A oh, Some in Europe can’t take the pressure
Seems the austerity thingy is starting to hurt where it really counts. Just read via the AP:
… and amid growing concern in Europe that austerity aimed at cutting ballooning deficits may also be choking growth.A dozen European Union leaders, including British Prime Minister David Cameron and Italian Premier Mario Monti, called Monday for an open-markets strategy to stimulate growth and jolt the region out of its economic doldrums.“We meet in Brussels at a perilous moment for economies across Europe,” the leaders said. “Growth has stalled. Unemployment is rising. Citizens and businesses are facing their toughest conditions for years. ”
Of course their solution is “Free the Kraken!*“:
The letter urges European nations to deregulate their service, research and energy sectors, forge trade ties with growing markets including China, Russia and South America — and even contemplate a free trade agreement with the United States.
How scared are they? They are this frightened:
“Implicit guarantees to always rescue banks, which distort the single market, should be reduced,” the letter said. “Banks, not taxpayers, should be responsible for bearing the costs of the risks they take.”
Be still my beating heart, be still.
Of course, all of this is related to Greece. I found that the British paper, the Daily Telegraph is liveposting daily on the Debt Crisis:
“Live coverage of the international debt crisis and rollercoaster financial markets in the eurozone and US.” From today’s postings:
20.06 Jeremy Warner [financial editor] writes that the US has proved that the brutality of hire and fire really does work:It is a simple fact of life that business is more prone to hire if it is allowed to fire. The major risk to business investment, which is that of an ongoing workforce liability, is thereby removed.Vince Cable’s proposed shake-up of employment law is in truth of much more importance to the future of the UK economy than faffing around either with credit easing or squandering £12bn on a temporary tax cut. It’s vitally important that the task is not ducked.

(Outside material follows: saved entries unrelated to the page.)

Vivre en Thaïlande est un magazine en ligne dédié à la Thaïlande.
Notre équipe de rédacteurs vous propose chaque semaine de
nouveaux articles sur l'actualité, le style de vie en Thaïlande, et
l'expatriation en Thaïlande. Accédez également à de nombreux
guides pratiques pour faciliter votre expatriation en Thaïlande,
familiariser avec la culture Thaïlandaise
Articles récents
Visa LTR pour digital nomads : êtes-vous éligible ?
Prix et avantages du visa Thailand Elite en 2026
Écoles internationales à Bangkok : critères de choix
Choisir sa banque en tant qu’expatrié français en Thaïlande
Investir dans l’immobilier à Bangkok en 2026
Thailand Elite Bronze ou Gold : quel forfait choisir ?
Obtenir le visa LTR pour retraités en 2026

And yet, considering the 12’s concern about austerity to cut debt and banks taking the hit, there was this today:
22.02 Here we go. Eurozone ministers agree on ways to cut Greek debt to 123/124pc of GDP by 2020, aiming to go close to 120pc. Eurozone in talks with representatives of private sector about finding further debt relief. Issue of ECB forgoing profits on its holdings of Greek bonds remains a sticking point.
Coming soon to a theater near you! The Son of Austerity.
” I found that the British paper, the Daily Telegraph is liveposting daily on the Debt Crisis:”
Shouldn’t the paper be labeled the Daily Torygraph? A little blaw blaw blaw about banks getting a little beating around the head and ears but first labor has to have its face ground into the dirt. Same old same old.
Yeah, but still thought it was worth the link for anyone interested.
“..and even contemplate a free trade agreement with the United States.”
Oh, yeah, run a surplus with the good ole USA. Runnnig a surplus is the main way trade generates jobs. Running a deficit, as the US has seen but not learned, costs them, and destroys industry. See:
Have the US eat their surplus production now that Greece and the other unfortunate PIIGS have been beggared and no longer can. That will give the central economies of Euroland a needed boost!
Lessee — America has high unemployment and low (negative?) disposable income.
Europe has high unemployment and low disposable income.
Solution — link the two so that the … um, … will flow freely!
Result — underpants for all!
And a pony!
Maybe they just want to hit us for a loan. Whaddaya think? NancyO
I feel like I came in at the middle of a ’60’s French movie. Of course I don’t understand any of it, but I keep thinking that neither do the folks who came in at the beginning.